[Start of section]

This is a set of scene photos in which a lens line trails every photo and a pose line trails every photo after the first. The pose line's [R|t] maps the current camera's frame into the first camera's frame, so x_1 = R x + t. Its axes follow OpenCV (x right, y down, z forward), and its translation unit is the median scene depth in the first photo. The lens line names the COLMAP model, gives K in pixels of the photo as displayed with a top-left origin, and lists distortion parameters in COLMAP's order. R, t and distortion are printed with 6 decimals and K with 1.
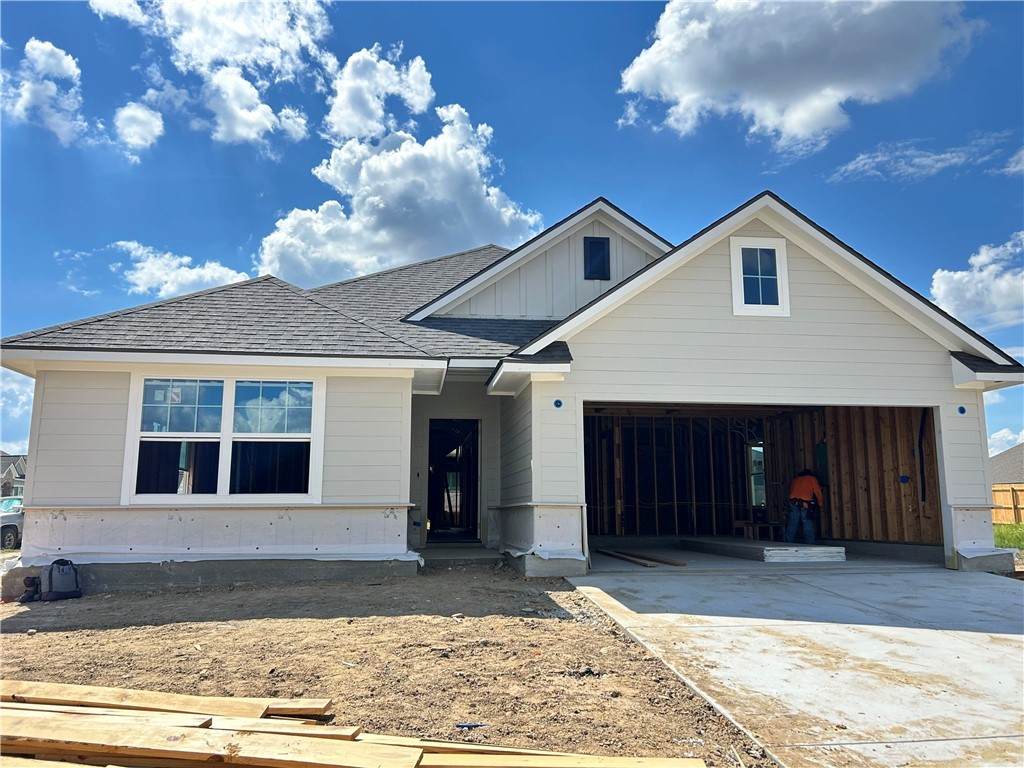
lens RADIAL K [[790.6, 0, 512.0], [0, 790.6, 384.0], [0, 0, 1]] dist [0.030916, -0.006597]
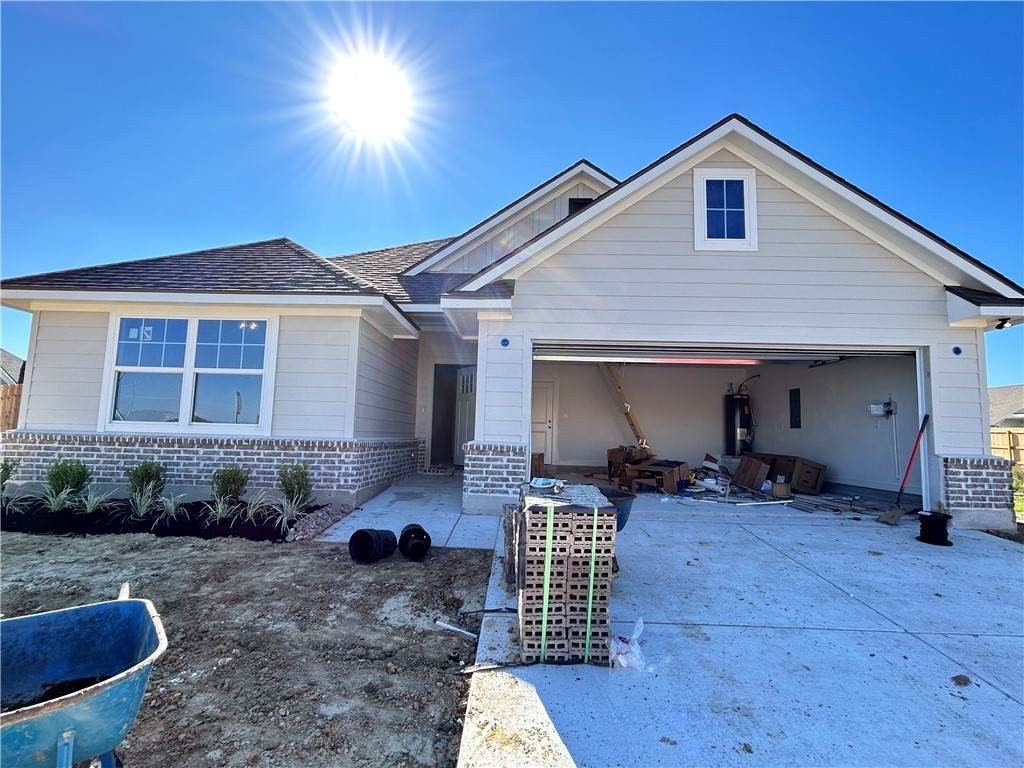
lens RADIAL K [[489.6, 0, 512.4], [0, 489.6, 379.1], [0, 0, 1]] dist [0.026728, 0.000585]
pose [[0.984021, 0.004082, -0.178004, 0.165709], [0.005284, 0.998627, 0.052113, 0.038027], [0.177972, -0.052221, 0.982649, 0.354215]]
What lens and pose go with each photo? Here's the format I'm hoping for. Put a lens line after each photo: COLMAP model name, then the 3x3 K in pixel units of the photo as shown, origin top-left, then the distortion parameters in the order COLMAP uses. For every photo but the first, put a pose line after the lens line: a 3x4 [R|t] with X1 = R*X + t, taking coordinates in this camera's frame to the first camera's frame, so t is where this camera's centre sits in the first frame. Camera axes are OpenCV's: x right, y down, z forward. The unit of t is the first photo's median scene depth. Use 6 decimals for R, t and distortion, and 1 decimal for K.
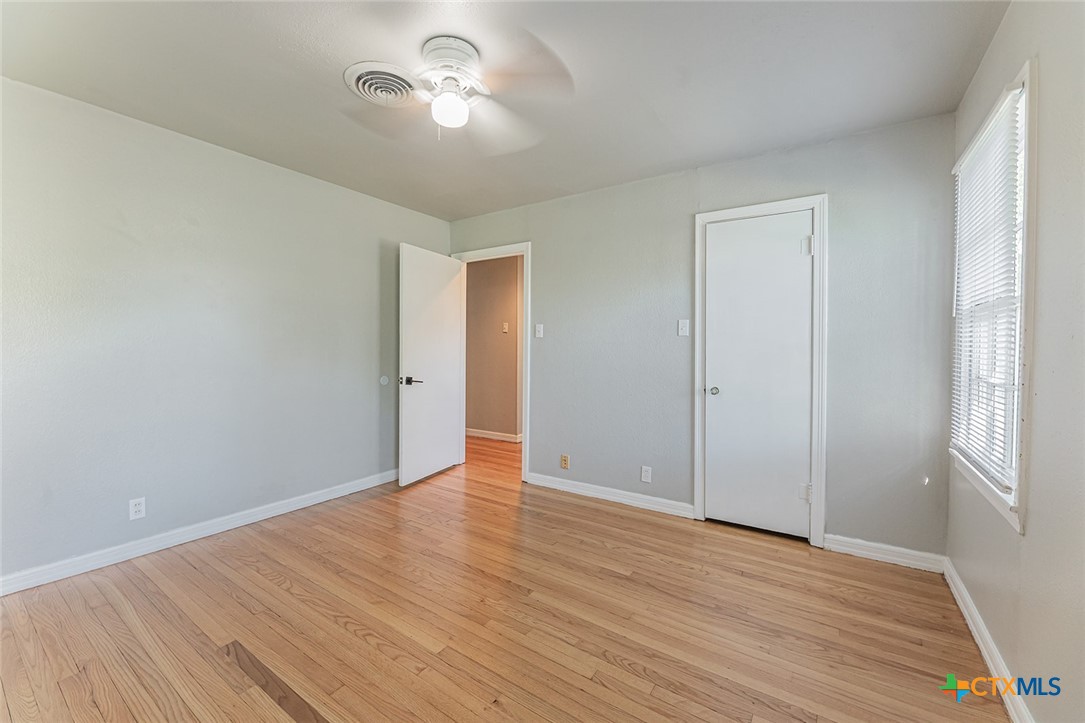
lens RADIAL K [[431.8, 0, 534.2], [0, 431.8, 351.2], [0, 0, 1]] dist [-0.001645, -0.000424]
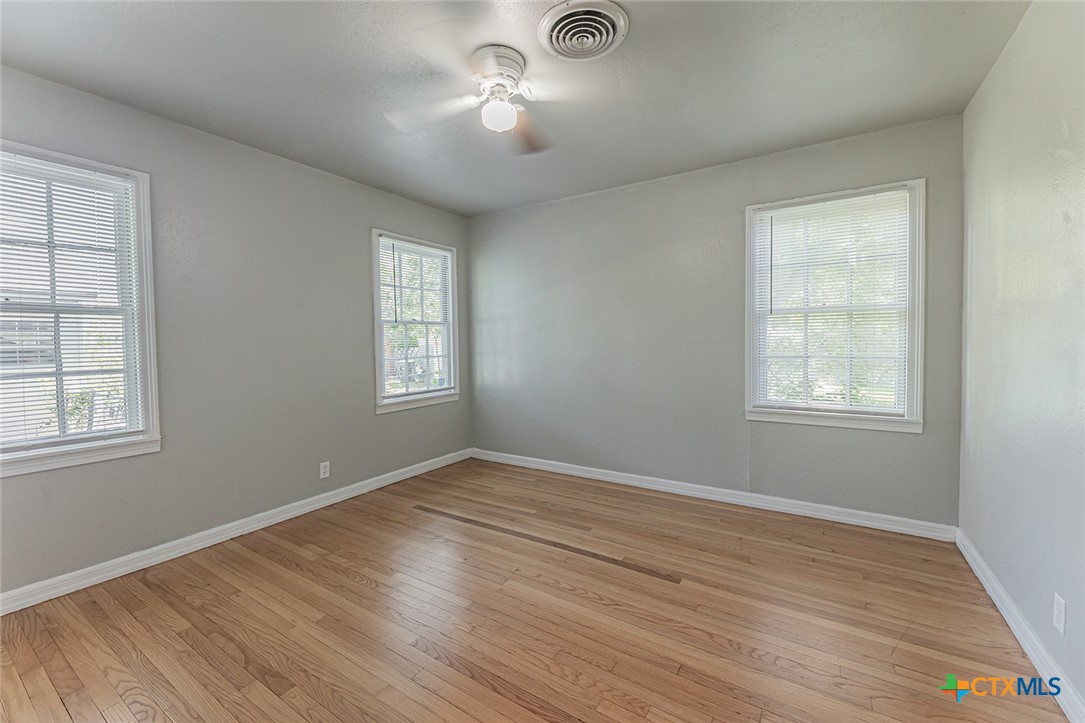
lens RADIAL K [[446.3, 0, 546.0], [0, 446.3, 351.2], [0, 0, 1]] dist [-0.001842, -0.000404]
pose [[-0.998980, 0.000860, -0.045146, -0.187157], [-0.000632, 0.999455, 0.033008, -0.016561], [0.045150, 0.033003, -0.998435, 1.570718]]
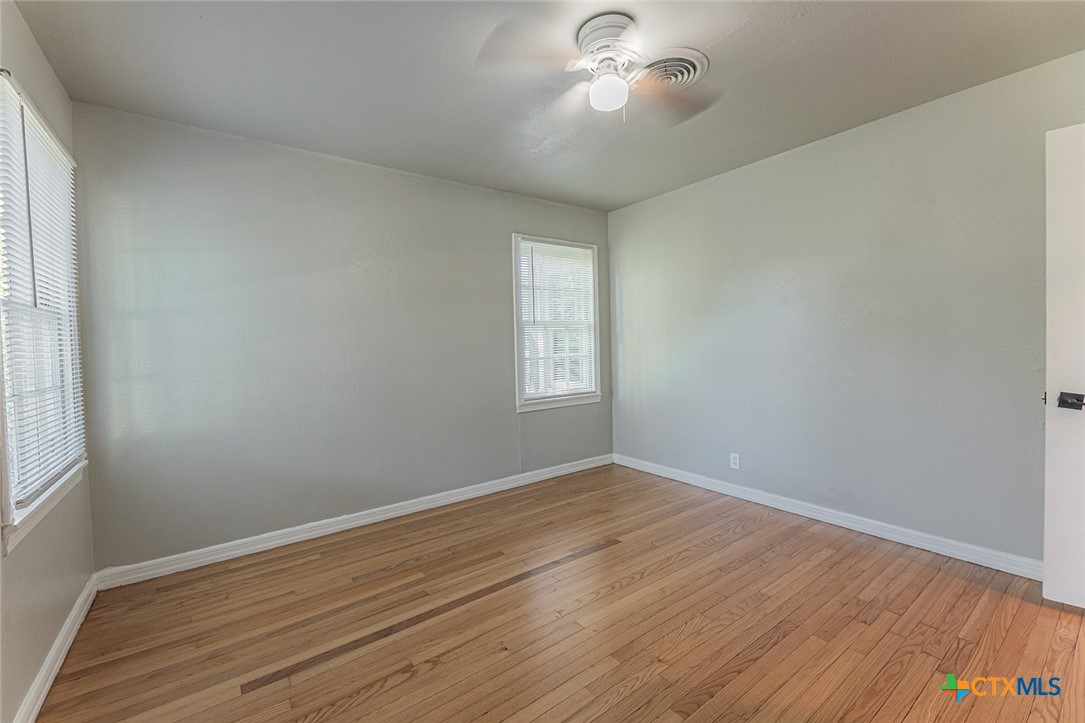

[End of section]

## Exercise aim:
The expected output is the full data above, reproduced exactly with no images.

## Output for this exercise:
This is a set of scene photos in which a lens line trails every photo and a pose line trails every photo after the first. The pose line's [R|t] maps the current camera's frame into the first camera's frame, so x_1 = R x + t. Its axes follow OpenCV (x right, y down, z forward), and its translation unit is the median scene depth in the first photo. The lens line names the COLMAP model, gives K in pixels of the photo as displayed with a top-left origin, and lists distortion parameters in COLMAP's order. R, t and distortion are printed with 6 decimals and K with 1.
lens RADIAL K [[790.6, 0, 512.0], [0, 790.6, 384.0], [0, 0, 1]] dist [0.030916, -0.006597]
lens RADIAL K [[489.6, 0, 512.4], [0, 489.6, 379.1], [0, 0, 1]] dist [0.026728, 0.000585]
pose [[0.984021, 0.004082, -0.178004, 0.165709], [0.005284, 0.998627, 0.052113, 0.038027], [0.177972, -0.052221, 0.982649, 0.354215]]
What lens and pose go with each photo? Here's the format I'm hoping for. Put a lens line after each photo: COLMAP model name, then the 3x3 K in pixel units of the photo as shown, origin top-left, then the distortion parameters in the order COLMAP uses. For every photo but the first, put a pose line after the lens line: a 3x4 [R|t] with X1 = R*X + t, taking coordinates in this camera's frame to the first camera's frame, so t is where this camera's centre sits in the first frame. Camera axes are OpenCV's: x right, y down, z forward. The unit of t is the first photo's median scene depth. Use 6 decimals for R, t and distortion, and 1 decimal for K.
lens RADIAL K [[431.8, 0, 534.2], [0, 431.8, 351.2], [0, 0, 1]] dist [-0.001645, -0.000424]
lens RADIAL K [[446.3, 0, 546.0], [0, 446.3, 351.2], [0, 0, 1]] dist [-0.001842, -0.000404]
pose [[-0.998980, 0.000860, -0.045146, -0.187157], [-0.000632, 0.999455, 0.033008, -0.016561], [0.045150, 0.033003, -0.998435, 1.570718]]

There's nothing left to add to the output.